> [Text excerpt]
————
Moving cargo across the world's oceans is a $375 billion industry. Around 90 percent of world trade takes place over water but it's an extremely dangerous venture (Somali pirates, anyone?). Rolls-Royce, however, thinks they have a solution to the safety issue - automated container ships.

Marine accounts for about 16 percent of the company's revenue so there's plenty incentive to develop ships that can be operated remotely. And by removing the bridge structure where the crew would live as well as creature comforts like electricity, air conditioning, sewage and water, the company could fit more containers on a ship - a move that would cut costs and simultaneously boost revenue.

It seems like a win/win but naturally, there are plenty of skeptics. According to industry accounting and consulting firm Moore Stephens LLP, it costs roughly $3,299 to support a crew each day at sea. That's around 44 percent of total operating expenses for a large container ship.

That's just not enough money to justify what it would cost to make unmanned ships safe according to Tor Svensen, chief executive officer of maritime for DNV GL, a company that issues safety certificates to ships of this nature. What's more, international conventions currently prohibit unmanned ships by way of minimum crew requirements.

The union that represents the majority of the world's seafarers is against the idea, too. Dave Heindel, chairman of the ITF's seafarers' section in London, said an unmanned vessel could never replace the eyes, ears and thought process of professional seafarers. Nevermind the fact that human error has caused most maritime accidents.

Rolls-Royce has set up a virtual reality prototype in Norway to simulate what it might be like aboard an unmanned ship. The company is the first to admit, however, that regulatory hurdles and industry skepticism will no doubt slow global adoption.
————
> [Given information]
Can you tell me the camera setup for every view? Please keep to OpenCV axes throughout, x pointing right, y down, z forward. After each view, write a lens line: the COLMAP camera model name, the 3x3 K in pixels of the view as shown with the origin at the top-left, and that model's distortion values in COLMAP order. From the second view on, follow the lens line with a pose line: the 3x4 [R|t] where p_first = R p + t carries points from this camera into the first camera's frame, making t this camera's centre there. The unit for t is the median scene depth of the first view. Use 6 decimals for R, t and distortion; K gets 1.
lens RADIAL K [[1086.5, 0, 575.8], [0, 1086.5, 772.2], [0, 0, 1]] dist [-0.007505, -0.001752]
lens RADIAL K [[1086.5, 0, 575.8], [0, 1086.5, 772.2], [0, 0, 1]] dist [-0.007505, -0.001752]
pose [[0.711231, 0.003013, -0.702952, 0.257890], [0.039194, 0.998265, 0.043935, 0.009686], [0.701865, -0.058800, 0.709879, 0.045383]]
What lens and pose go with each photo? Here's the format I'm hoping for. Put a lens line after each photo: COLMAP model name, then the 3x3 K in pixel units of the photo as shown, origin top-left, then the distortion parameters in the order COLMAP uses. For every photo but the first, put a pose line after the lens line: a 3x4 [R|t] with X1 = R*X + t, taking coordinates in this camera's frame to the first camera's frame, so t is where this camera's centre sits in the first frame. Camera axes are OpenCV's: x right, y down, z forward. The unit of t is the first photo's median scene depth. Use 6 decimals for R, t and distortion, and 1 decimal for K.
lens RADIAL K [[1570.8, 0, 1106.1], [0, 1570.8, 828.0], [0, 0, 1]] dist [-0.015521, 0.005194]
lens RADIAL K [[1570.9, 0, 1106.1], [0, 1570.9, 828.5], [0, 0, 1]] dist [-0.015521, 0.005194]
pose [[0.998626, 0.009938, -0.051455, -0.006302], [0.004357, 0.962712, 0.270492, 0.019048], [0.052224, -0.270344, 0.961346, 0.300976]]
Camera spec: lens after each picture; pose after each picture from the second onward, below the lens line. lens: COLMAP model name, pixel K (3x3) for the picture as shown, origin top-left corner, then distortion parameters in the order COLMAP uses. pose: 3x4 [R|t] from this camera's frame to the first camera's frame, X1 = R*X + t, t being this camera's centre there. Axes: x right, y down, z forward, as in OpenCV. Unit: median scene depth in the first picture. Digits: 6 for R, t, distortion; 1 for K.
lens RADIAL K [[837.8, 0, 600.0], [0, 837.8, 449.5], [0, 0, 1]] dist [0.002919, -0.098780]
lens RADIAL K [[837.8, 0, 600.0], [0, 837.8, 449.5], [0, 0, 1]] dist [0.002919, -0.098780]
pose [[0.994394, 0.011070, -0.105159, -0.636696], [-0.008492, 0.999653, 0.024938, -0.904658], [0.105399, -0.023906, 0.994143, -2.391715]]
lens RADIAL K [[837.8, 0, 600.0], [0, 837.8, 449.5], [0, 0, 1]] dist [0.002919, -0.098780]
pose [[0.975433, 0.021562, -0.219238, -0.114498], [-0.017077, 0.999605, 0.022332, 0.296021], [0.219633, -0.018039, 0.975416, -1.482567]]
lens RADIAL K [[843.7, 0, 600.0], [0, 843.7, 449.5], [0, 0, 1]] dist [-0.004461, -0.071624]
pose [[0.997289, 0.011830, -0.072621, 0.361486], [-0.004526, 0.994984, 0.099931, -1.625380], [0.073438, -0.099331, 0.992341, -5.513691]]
————
> [Task prompt] List the creature comforts that the article on automated container ships says could be removed from a ship.

> [Response to this exercise] Electricity, air conditioning, sewage, and water.